**EXERCISE OBJECTIVE**
Within the listing that follows, state how many lines include the word "from"; write only that number.

**WORKING DATA**
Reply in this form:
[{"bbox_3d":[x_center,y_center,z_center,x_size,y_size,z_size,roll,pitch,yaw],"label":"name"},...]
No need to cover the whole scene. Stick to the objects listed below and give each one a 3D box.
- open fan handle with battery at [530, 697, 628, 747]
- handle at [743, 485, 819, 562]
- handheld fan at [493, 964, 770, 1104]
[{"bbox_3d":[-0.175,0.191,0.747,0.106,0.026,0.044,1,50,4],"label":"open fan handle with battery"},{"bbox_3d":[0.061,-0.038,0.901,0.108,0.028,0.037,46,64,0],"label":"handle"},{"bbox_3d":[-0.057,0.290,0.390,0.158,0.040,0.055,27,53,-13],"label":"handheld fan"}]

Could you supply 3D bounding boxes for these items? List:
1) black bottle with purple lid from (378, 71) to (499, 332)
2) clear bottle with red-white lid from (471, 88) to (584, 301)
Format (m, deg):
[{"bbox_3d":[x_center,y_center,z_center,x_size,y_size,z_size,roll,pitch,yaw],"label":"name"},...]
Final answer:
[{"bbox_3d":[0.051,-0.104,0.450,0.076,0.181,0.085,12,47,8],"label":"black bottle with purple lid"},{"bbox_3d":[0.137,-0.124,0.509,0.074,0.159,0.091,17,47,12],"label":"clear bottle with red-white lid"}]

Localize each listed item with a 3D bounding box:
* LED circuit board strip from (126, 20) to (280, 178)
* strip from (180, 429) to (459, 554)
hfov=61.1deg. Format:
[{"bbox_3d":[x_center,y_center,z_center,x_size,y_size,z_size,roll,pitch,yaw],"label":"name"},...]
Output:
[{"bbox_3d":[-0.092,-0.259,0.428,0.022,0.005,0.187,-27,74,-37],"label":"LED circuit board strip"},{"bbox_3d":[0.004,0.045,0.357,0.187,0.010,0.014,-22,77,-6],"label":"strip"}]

**EXERCISE RESPONSE**
4